Okay, I was partially deaf and going blind. I’d given up on my athletic dreams. I hadn’t written in years so why start now. Life dealt me the bad deal. How could it get worse than this?
The worse was yet to come.
I was declared “legally blind” by Social Security and began to receive disability benefits. I did continue to work towards my P.E. degree even though I really had no intentions of using it.
Then, I met Aaron and fell in love. We were married within a year after our first meeting (through a church’s function). We had so many things in common. We loved rock n’ roll especially the 80’s rock and early 90’s alternative music. We both loved sports. He was a soccer fanatic. He not only played in various local leagues, he also coached boys’ soccer teams in the town we’d lived. His dreams were to not only coach kids, he also wanted to be a teacher. He began college to pursue both.
I like to say I was the good wife. I can’t.
I was manipulative. Verbally abusive to him. Why?

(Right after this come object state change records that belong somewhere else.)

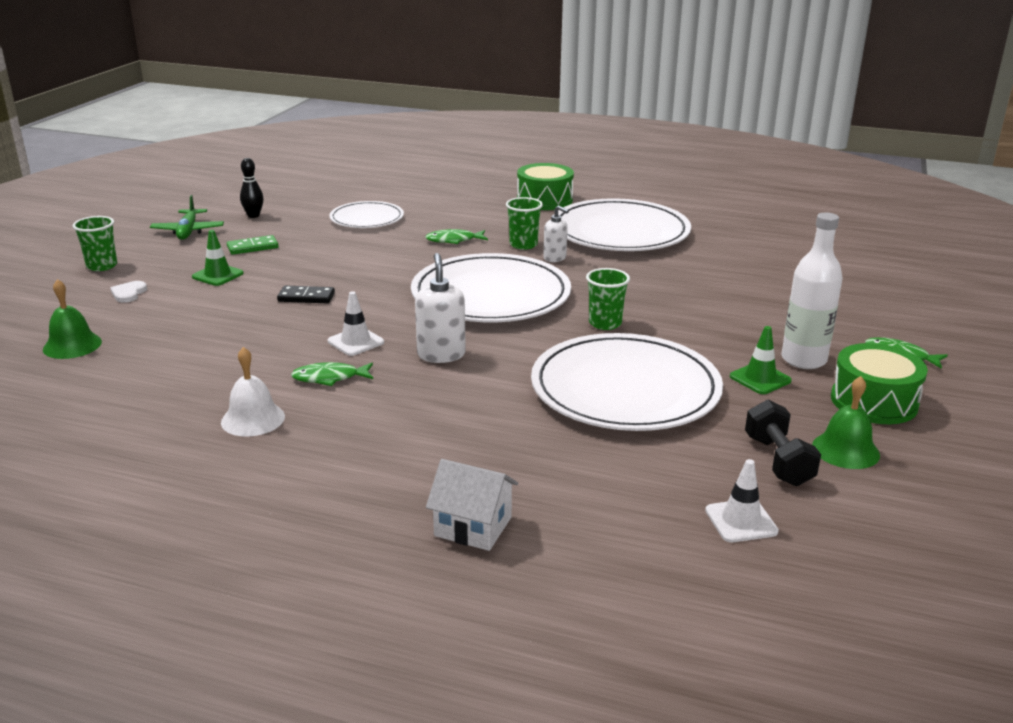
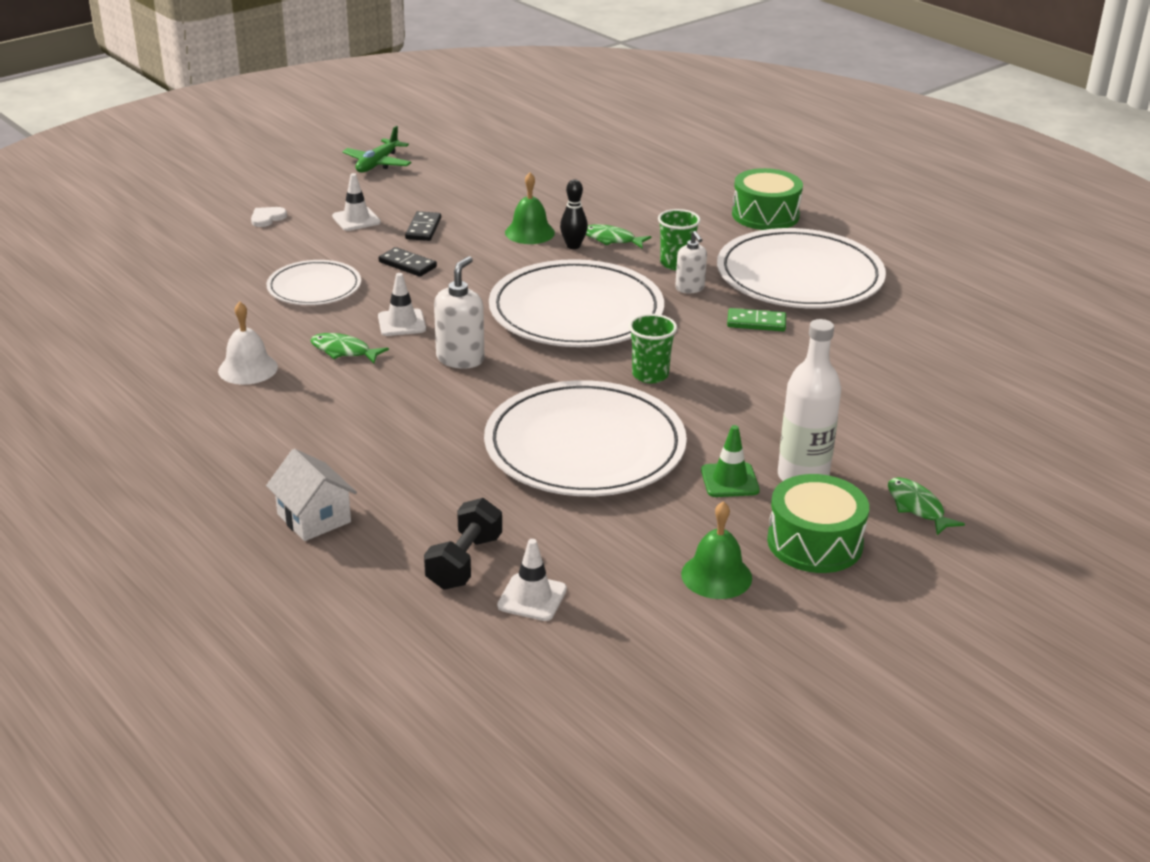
camera: 30 degrees right, 5 degrees up
(72, 345) = (180, 257): green bell -> green bell (529, 232)
(102, 266) = (272, 183): green cup -> none
(218, 275) = (356, 219): green traffic cone -> white traffic cone
(252, 247) = (415, 197): green domino -> green domino (756, 323)
(253, 215) = (452, 160): black bowling pin -> black bowling pin (573, 246)
(287, 268) = (423, 229): none -> black domino
(367, 218) = (554, 191): white plate -> white plate (314, 287)
(778, 461) = (637, 561): black dumbbell -> black dumbbell (464, 562)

Jealous because he was able to play soccer? Resentful because he took me away from my family to live with his own? Bitter because he knew exactly what he wanted to do, and was able to do them? Envious because he made friends wherever he went and I couldn’t?
Name it, and I felt it. Then, I punished him.
I became the psycho-bitch that mothers would warn theirs sons against. And I hated myself for being that way.
I wanted to change. For him.
But, it was too late.
One cold day in March, Aaron was killed in a car accident. He was on his way to pick up our pastor to take to the hospital because he didn’t want to take the ambulance. I decided not to go at the last-minute. Aaron was going too fast when he lost control of the car, and crashed into a dumpster truck. The truck struck the passenger door, and because he wasn’t wearing a seat belt…well, you get the idea.
The heartache I felt that day was unlike I had ever felt before. It was unbearable. And the guilt…
That night I attempted to take my life by overdosing on certain pills, but something stopped me.
How could I be this selfish? To take my life after what Aaron’s and my family have just gone through with his sudden death? I hated myself for the way I’d treated Aaron, but I could not do this to them.
So, I decided to live with the pain and the guilt.